La 5G au Togo reste encore marginale. D’après l’ARCEP, seulement 1 % des téléphones actifs dans le pays sont compatibles avec cette technologie. La 4G domine encore le marché avec 39 % des appareils, tandis que 16 % fonctionnent en 3G et 44 % en 2G. La transition numérique est donc inégale et le marché mobile toujours fragile.
Entre fin 2024 et mi-2025, le nombre d’abonnés a légèrement augmenté, passant de 7,69 à 7,99 millions. Mais la plupart des utilisateurs disposent de téléphones bas de gamme, souvent importés de manière informelle, incapables de supporter la 5G.
Le régulateur note une forte hausse des terminaux non identifiés : 66 % au deuxième trimestre 2025, après une baisse de 60,9 % au premier trimestre. Cela met en évidence les limites de la politique d’homologation des appareils et l’importance du marché gris, qui fournit encore des smartphones obsolètes ou non conformes.
Aujourd’hui, c’est la 4G qui soutient la digitalisation du pays. Les deux principaux opérateurs, YAS Togo et Moov Africa Togo, concentrent leurs investissements sur cette technologie. Le nombre d’abonnés 4G a bondi de 38 % en 2024 et de 10 % au premier trimestre 2025, atteignant près de 2,9 millions. Le trafic data a fortement augmenté : +68 % sur un an au deuxième trimestre et +33 % par rapport au trimestre précédent.

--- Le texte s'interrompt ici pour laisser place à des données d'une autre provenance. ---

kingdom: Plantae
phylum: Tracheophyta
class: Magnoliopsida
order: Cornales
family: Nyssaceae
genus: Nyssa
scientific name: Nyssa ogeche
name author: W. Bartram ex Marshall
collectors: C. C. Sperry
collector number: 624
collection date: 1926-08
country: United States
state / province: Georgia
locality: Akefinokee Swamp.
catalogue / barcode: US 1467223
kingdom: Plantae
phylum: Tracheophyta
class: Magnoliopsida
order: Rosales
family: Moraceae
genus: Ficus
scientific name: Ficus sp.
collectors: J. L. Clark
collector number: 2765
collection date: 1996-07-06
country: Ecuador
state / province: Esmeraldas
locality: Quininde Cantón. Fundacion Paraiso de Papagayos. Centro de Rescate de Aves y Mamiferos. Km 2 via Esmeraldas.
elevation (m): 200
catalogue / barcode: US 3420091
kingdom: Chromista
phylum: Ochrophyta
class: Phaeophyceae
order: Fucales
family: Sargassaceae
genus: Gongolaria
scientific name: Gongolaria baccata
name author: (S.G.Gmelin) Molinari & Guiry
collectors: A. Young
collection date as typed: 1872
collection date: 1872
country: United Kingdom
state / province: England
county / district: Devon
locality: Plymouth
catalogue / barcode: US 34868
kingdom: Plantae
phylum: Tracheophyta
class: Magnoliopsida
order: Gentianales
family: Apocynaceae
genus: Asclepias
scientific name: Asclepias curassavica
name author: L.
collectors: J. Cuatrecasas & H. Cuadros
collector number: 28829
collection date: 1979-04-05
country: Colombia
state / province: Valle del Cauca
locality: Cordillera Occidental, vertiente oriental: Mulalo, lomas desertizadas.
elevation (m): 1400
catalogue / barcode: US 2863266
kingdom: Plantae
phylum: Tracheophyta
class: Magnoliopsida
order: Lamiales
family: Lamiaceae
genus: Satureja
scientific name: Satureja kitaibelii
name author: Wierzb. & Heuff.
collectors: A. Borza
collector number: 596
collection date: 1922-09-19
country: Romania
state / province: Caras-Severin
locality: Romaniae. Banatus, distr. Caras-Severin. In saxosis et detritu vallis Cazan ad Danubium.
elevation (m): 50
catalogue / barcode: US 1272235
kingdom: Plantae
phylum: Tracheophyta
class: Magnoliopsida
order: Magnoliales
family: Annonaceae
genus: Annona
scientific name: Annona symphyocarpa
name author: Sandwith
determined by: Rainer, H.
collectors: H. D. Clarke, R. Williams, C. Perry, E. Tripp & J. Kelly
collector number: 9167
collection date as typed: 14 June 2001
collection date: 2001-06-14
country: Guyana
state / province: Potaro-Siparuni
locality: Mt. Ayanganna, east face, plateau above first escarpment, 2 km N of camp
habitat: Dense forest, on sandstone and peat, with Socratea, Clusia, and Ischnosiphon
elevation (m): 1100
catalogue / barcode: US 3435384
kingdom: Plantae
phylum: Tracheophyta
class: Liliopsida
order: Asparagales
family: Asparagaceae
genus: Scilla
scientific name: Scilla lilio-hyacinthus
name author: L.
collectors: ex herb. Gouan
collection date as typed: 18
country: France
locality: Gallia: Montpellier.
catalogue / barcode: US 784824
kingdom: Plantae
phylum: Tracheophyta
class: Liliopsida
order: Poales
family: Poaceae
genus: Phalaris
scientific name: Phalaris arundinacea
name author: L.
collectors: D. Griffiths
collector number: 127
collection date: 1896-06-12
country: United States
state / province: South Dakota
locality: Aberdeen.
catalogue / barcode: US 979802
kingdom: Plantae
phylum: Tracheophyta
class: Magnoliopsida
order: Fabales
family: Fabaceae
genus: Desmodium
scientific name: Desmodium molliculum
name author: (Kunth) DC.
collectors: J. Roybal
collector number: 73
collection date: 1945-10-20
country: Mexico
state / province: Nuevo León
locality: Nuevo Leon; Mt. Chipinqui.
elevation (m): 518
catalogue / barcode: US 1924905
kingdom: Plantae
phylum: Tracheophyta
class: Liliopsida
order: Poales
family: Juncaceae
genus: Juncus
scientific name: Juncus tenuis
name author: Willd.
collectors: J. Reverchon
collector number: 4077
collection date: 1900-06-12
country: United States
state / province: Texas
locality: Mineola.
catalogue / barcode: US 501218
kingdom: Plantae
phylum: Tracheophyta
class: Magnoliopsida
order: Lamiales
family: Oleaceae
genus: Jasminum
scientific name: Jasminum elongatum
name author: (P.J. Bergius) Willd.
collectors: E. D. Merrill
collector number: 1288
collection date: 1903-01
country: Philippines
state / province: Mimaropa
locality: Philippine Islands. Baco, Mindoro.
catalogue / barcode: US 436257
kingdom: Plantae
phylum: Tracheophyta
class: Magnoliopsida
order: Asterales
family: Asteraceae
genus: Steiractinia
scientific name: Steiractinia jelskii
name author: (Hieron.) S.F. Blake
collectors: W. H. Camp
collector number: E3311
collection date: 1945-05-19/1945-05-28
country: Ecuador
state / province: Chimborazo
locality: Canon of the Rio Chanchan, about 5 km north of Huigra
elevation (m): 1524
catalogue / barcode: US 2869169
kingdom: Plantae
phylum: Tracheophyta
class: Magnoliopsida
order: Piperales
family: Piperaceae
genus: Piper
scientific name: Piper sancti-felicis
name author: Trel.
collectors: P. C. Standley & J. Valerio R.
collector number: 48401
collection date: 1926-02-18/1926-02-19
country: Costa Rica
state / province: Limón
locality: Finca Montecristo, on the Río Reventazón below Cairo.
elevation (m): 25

Numérique au Togo : les obstacles
Plusieurs facteurs freinent la 5G. Le coût des smartphones compatibles est élevé, hors de portée pour une population dont le revenu moyen mensuel est d’environ 70 000 FCFA. Le spectre radio n’est pas entièrement libéré ni mutualisé. Les investissements des opérateurs ont reculé de 34 % sur un an, freinés par l’incertitude réglementaire et la faible rentabilité anticipée.
Le manque de fibre optique, l’absence d’un écosystème industriel comme l’IoT ou le cloud, et la demande limitée maintiennent la 5G dans quelques zones pilotes, principalement à Lomé.
Le gouvernement mise sur une 5G « utile » pour les secteurs productifs, selon sa feuille de route 2025–2030. L’accent sera mis sur la fibre optique, l’harmonisation du spectre avec les normes CEDEAO et l’encadrement des importations de terminaux.
Sans usages concrets et accessibles, la 5G risque de rester une vitrine technologique. Pour l’heure, la majorité des Togolais continueront à naviguer en 2G ou 3G, rappelant que la révolution numérique se construit terminal par terminal, mégabit par mégabit.